» Directive
Update the part that opens with the line containing "66%: 66% -> 29%" and closes with the line containing "Restitui colour: blue -> orange" by replacing "para" with "desde". Leave everything else unchanged, and return only those lines.

» Data provided
"""

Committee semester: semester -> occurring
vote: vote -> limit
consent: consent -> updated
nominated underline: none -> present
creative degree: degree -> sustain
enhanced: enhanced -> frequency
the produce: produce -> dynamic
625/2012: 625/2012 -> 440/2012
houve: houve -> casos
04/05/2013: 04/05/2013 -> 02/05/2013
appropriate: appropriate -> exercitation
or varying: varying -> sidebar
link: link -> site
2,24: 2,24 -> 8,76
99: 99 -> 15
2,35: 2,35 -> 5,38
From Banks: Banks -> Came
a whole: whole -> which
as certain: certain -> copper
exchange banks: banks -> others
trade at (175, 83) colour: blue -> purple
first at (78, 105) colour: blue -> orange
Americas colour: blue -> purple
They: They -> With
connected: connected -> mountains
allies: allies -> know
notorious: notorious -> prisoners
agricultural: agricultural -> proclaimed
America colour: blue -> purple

"""
"""

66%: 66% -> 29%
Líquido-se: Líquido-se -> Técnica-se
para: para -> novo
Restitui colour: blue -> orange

"""

» The result
66%: 66% -> 29%
Líquido-se: Líquido-se -> Técnica-se
desde: desde -> novo
Restitui colour: blue -> orange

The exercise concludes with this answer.